SHORT EXERCISE>
Answer these questions from the brewing forum excerpt below.
1. According to the excerpt, how much water can be heated instead of using a 15.5 gallon keg as an HLT/HERMS combination?
2. What size of stainless pipe was used for the HERMS heat exchanger?
3. What ramp speed does the heat exchanger allow?

===== EXCERPT =====

There's some very nice rigs in this thread. And some innovative ideas.

Cheers,
Cam.

Hopefully this isn't a stupid question: What is that corny keg looking thing hanging down between the left and middle keg?
 
^^^^
I can't answer for Camo6, but it sure looks like a heat exchanger to me. Some guys will take old corny kegs that won't hold pressure anymore and chop the top. You can mount an electric heating element vertically in the bottom and run a coil inside. It is a HERMS system. The plus side to it is instead of using a 15.5 gallon keg as a HLT/HERMS combination, you can just heat 3-4 gallons of water and make some pretty quick steps in the mash temp.
 
Yeah Old-E, like posted above its the HERMS heat exchange. A piece of 150mm stainless pipe, 12mm stainless coil approx 3m in length, and a kettle element. Allows reasonably quick ramp speeds of about 1.3 degree celsius per minute and with the separate vessel you can control mash temp and HLT temp independantly. Sorry for lack of conversion skills, I'm a metric boy born and bred.

===== STORED RECORDS =====

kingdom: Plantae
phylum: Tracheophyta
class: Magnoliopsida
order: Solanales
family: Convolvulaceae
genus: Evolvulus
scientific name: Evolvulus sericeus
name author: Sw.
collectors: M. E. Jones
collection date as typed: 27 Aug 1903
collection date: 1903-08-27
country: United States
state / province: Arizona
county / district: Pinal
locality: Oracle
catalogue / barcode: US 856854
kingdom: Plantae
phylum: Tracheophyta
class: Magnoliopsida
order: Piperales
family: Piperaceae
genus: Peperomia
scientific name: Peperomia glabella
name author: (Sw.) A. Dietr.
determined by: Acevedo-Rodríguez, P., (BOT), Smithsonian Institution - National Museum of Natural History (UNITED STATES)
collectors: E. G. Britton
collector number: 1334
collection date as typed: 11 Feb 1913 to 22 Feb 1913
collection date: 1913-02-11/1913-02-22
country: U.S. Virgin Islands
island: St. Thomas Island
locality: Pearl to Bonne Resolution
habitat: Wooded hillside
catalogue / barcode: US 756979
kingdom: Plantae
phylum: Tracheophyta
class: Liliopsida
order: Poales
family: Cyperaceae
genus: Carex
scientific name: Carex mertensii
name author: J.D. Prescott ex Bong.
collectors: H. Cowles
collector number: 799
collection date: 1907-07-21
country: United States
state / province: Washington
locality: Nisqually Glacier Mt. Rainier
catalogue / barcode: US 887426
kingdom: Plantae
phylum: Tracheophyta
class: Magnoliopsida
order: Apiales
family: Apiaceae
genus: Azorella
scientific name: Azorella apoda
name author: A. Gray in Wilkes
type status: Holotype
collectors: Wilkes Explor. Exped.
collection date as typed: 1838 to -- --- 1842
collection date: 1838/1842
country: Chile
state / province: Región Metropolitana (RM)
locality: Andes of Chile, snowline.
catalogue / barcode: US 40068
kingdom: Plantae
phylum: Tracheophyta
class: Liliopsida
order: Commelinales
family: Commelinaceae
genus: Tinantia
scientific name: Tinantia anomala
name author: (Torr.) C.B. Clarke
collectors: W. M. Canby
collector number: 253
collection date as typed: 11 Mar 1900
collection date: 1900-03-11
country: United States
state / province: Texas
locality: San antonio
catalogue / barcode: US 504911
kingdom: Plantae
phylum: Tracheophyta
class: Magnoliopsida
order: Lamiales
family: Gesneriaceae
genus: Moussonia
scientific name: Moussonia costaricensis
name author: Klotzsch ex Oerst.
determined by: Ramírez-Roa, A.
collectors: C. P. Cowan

=====

SOLUTION FOR THIS TASK>
1. 3-4 gallons of water.
2. A 150mm stainless pipe.
3. About 1.3 degrees Celsius per minute.